> [TRY IT]: When you reach the line containing "oculaire involontaire, en réponse à divers", include it and stop; until then, return each line of the material exactly, starting with the first.

►

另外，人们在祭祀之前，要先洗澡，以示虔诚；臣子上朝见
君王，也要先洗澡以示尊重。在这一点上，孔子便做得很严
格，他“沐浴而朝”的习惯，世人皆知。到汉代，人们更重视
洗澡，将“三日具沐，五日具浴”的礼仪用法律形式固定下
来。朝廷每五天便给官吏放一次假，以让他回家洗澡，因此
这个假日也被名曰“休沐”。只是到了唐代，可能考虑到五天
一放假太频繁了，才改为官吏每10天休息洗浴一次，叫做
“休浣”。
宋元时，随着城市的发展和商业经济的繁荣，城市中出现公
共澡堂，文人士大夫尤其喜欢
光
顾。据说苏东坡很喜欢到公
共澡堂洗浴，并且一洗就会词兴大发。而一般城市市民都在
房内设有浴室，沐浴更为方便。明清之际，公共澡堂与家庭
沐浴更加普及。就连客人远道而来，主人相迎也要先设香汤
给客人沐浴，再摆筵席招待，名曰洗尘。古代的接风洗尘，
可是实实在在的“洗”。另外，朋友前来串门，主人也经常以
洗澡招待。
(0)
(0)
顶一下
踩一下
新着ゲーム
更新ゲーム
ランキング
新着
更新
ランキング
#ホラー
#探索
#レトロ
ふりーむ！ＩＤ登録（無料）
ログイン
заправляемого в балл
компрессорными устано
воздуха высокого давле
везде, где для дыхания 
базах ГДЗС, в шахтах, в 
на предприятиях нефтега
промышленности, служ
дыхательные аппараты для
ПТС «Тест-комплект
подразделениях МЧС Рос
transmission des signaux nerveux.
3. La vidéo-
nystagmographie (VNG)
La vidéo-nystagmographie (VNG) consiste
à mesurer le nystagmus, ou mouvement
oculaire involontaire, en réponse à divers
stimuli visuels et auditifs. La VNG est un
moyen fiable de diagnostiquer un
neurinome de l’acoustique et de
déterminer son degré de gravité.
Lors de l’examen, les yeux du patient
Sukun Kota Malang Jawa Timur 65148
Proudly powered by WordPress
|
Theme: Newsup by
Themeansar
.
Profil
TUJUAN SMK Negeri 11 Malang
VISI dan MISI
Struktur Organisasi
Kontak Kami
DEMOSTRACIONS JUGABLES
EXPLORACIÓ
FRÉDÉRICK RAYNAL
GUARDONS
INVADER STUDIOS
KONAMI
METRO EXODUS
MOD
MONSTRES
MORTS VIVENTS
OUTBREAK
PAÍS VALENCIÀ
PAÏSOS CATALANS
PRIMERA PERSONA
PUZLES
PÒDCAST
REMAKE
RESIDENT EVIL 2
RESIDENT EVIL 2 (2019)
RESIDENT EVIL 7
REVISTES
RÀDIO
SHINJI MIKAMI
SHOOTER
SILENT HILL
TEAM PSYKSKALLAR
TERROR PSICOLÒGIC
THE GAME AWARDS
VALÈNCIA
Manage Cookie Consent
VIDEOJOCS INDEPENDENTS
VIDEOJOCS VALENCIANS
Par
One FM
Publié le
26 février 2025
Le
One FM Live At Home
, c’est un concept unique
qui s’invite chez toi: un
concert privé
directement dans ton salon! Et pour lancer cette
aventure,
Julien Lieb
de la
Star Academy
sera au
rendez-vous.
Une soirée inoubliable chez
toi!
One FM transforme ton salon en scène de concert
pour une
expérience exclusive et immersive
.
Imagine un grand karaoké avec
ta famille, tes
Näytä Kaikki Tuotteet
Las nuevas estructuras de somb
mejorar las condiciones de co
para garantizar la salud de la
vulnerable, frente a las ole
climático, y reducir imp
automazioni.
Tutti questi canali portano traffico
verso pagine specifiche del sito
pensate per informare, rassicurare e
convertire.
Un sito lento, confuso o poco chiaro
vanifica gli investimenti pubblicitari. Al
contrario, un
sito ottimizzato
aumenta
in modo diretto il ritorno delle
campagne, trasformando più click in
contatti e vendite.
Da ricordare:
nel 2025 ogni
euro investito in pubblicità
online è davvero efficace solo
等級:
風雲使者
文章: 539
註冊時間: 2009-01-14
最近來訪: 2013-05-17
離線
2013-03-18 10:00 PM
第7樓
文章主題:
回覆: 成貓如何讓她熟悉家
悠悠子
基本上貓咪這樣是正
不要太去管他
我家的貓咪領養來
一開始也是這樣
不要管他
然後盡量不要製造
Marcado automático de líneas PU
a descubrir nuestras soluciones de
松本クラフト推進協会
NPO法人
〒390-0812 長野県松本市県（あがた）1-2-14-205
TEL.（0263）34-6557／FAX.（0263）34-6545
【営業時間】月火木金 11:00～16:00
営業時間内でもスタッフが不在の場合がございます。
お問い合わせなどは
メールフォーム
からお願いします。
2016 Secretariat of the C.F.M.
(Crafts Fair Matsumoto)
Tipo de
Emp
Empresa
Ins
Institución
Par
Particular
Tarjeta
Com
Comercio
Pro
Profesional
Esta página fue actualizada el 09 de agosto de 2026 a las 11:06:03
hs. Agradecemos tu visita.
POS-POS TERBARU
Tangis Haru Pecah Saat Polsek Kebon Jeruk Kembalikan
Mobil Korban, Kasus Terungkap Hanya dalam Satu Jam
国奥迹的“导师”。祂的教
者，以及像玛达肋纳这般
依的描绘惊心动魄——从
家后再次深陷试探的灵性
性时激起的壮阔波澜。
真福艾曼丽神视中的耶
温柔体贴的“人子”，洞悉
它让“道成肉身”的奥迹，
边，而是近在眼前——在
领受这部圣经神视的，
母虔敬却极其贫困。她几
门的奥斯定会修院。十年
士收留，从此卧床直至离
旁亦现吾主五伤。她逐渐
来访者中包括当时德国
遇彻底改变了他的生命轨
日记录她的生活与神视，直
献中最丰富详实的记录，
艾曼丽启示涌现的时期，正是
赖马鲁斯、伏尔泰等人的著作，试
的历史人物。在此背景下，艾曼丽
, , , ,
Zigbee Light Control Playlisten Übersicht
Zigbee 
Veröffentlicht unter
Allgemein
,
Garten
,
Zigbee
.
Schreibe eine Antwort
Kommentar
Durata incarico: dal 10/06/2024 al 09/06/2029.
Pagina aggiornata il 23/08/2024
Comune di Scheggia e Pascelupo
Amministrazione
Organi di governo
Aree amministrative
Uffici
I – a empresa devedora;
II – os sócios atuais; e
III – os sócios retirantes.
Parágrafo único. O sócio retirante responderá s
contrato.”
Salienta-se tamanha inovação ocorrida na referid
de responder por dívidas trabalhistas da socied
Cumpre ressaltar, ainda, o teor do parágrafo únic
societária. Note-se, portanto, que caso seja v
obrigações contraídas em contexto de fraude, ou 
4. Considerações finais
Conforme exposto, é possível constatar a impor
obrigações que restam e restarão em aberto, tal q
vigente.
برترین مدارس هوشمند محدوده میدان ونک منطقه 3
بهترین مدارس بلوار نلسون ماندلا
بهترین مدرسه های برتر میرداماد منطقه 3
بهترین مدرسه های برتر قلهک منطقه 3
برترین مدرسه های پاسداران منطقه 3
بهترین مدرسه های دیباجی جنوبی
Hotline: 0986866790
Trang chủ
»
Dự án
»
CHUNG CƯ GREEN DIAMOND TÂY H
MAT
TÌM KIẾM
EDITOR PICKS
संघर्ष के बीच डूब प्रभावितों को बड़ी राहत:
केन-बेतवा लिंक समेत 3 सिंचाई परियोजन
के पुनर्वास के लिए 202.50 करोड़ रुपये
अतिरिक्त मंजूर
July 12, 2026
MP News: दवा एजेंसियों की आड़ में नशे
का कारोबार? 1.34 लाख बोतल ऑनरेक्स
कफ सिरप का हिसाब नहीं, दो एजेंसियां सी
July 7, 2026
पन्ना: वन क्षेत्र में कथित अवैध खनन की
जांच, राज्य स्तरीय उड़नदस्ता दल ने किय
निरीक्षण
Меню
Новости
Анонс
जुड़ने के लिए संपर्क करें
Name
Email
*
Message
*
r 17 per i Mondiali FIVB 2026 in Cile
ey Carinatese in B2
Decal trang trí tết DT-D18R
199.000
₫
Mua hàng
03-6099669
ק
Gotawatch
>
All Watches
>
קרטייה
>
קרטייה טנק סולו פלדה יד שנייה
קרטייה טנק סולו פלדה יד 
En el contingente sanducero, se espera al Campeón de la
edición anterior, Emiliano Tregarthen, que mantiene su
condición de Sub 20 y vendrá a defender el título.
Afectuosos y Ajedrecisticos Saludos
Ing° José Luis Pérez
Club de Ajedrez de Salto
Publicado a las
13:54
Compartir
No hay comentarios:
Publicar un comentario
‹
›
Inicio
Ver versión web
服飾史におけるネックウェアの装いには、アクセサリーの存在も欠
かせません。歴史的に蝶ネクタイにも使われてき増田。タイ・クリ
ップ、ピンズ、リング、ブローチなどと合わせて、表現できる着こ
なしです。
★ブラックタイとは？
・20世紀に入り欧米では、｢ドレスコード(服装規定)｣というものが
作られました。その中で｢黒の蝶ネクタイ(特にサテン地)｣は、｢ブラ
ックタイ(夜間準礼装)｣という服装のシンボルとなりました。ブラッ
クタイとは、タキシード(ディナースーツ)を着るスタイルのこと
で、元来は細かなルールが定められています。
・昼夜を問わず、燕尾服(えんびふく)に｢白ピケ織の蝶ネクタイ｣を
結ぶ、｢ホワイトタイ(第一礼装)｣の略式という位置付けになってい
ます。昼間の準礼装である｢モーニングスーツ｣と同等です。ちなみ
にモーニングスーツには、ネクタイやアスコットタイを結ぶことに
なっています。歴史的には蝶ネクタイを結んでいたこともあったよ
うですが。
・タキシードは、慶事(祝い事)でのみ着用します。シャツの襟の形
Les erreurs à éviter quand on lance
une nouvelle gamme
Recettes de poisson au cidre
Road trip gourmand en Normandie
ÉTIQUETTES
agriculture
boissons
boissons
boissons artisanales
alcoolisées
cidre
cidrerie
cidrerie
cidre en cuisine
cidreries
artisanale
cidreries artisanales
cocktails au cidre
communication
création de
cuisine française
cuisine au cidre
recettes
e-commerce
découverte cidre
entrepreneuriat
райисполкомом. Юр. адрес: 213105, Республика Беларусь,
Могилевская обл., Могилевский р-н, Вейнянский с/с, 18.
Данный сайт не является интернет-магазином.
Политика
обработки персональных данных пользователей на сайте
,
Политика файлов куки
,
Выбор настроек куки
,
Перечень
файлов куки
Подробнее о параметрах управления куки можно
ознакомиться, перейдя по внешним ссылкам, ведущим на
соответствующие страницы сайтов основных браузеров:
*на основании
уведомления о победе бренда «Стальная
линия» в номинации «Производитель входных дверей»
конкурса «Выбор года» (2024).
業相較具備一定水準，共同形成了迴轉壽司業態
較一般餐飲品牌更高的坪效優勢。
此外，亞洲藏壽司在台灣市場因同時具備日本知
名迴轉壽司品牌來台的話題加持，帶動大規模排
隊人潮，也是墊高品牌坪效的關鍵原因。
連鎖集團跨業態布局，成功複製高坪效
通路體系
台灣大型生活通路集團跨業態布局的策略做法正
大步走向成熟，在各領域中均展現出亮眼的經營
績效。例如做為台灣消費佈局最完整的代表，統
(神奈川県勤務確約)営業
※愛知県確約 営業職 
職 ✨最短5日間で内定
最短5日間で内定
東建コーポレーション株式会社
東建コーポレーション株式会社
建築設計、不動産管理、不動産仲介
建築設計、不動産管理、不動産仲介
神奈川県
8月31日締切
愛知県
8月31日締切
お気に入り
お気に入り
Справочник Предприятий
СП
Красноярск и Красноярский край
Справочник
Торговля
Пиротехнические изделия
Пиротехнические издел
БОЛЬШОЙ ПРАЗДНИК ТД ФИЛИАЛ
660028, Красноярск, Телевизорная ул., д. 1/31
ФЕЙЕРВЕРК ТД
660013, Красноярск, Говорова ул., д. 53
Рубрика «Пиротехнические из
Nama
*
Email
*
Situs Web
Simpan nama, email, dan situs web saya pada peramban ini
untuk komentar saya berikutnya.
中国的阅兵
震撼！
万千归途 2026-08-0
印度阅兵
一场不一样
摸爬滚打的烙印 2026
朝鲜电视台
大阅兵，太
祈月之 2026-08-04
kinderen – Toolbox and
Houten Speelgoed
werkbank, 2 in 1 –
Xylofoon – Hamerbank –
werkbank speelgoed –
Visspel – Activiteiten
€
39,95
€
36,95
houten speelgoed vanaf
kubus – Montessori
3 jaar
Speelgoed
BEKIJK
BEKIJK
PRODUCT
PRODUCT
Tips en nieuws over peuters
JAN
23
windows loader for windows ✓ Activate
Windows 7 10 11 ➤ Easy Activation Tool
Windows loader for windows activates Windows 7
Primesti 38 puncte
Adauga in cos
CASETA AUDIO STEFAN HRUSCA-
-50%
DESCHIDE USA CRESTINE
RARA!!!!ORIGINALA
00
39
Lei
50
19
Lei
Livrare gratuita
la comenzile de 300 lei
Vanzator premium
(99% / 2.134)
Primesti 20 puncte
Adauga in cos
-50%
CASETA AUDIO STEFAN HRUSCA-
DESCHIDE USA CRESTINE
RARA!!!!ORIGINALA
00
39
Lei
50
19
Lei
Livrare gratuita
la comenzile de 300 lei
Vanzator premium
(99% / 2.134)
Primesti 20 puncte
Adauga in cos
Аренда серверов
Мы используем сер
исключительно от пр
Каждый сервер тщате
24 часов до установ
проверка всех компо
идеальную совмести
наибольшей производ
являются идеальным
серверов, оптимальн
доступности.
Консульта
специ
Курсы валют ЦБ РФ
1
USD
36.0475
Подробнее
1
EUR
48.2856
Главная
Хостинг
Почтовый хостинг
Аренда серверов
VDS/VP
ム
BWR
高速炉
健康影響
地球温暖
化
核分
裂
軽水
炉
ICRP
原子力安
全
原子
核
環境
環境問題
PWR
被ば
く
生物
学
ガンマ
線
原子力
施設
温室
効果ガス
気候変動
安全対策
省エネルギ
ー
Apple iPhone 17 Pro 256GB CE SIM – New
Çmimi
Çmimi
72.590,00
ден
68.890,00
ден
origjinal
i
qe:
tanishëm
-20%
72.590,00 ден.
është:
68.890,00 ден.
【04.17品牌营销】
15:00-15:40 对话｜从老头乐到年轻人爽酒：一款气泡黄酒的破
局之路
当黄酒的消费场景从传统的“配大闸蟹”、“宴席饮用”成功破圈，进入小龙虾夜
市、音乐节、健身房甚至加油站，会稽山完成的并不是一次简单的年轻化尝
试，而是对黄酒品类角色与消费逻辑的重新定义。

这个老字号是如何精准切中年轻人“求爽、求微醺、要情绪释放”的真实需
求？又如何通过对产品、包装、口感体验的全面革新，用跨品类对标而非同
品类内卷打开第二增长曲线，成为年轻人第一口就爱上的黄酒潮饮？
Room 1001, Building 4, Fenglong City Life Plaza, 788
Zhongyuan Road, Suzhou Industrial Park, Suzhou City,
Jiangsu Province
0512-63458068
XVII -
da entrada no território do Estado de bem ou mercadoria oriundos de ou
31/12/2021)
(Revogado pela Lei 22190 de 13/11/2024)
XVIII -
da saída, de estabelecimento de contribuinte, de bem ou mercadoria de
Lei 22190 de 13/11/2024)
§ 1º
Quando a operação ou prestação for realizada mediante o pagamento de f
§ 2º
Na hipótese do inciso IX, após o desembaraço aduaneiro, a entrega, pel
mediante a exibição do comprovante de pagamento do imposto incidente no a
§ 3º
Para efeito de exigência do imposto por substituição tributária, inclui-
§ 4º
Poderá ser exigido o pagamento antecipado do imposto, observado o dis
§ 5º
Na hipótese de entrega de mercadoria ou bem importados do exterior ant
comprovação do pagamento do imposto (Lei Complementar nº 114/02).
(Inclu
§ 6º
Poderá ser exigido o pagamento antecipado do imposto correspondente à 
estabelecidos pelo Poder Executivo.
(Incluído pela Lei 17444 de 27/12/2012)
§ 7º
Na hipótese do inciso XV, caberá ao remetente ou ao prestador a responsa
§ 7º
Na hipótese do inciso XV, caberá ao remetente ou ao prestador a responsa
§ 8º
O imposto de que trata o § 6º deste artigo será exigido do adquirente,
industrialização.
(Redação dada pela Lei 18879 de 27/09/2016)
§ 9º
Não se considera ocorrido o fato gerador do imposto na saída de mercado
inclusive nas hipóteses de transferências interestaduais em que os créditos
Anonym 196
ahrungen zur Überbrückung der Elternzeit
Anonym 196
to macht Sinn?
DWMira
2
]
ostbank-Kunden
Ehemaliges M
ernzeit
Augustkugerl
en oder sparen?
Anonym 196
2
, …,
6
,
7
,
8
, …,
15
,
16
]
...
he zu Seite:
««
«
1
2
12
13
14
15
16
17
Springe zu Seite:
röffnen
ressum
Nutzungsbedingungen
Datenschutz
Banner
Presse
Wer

◄

> [RESULT FOR THIS EXERCISE]:
另外，人们在祭祀之前，要先洗澡，以示虔诚；臣子上朝见
君王，也要先洗澡以示尊重。在这一点上，孔子便做得很严
格，他“沐浴而朝”的习惯，世人皆知。到汉代，人们更重视
洗澡，将“三日具沐，五日具浴”的礼仪用法律形式固定下
来。朝廷每五天便给官吏放一次假，以让他回家洗澡，因此
这个假日也被名曰“休沐”。只是到了唐代，可能考虑到五天
一放假太频繁了，才改为官吏每10天休息洗浴一次，叫做
“休浣”。
宋元时，随着城市的发展和商业经济的繁荣，城市中出现公
共澡堂，文人士大夫尤其喜欢
光
顾。据说苏东坡很喜欢到公
共澡堂洗浴，并且一洗就会词兴大发。而一般城市市民都在
房内设有浴室，沐浴更为方便。明清之际，公共澡堂与家庭
沐浴更加普及。就连客人远道而来，主人相迎也要先设香汤
给客人沐浴，再摆筵席招待，名曰洗尘。古代的接风洗尘，
可是实实在在的“洗”。另外，朋友前来串门，主人也经常以
洗澡招待。
(0)
(0)
顶一下
踩一下
新着ゲーム
更新ゲーム
ランキング
新着
更新
ランキング
#ホラー
#探索
#レトロ
ふりーむ！ＩＤ登録（無料）
ログイン
заправляемого в балл
компрессорными устано
воздуха высокого давле
везде, где для дыхания 
базах ГДЗС, в шахтах, в 
на предприятиях нефтега
промышленности, служ
дыхательные аппараты для
ПТС «Тест-комплект
подразделениях МЧС Рос
transmission des signaux nerveux.
3. La vidéo-
nystagmographie (VNG)
La vidéo-nystagmographie (VNG) consiste
à mesurer le nystagmus, ou mouvement
oculaire involontaire, en réponse à divers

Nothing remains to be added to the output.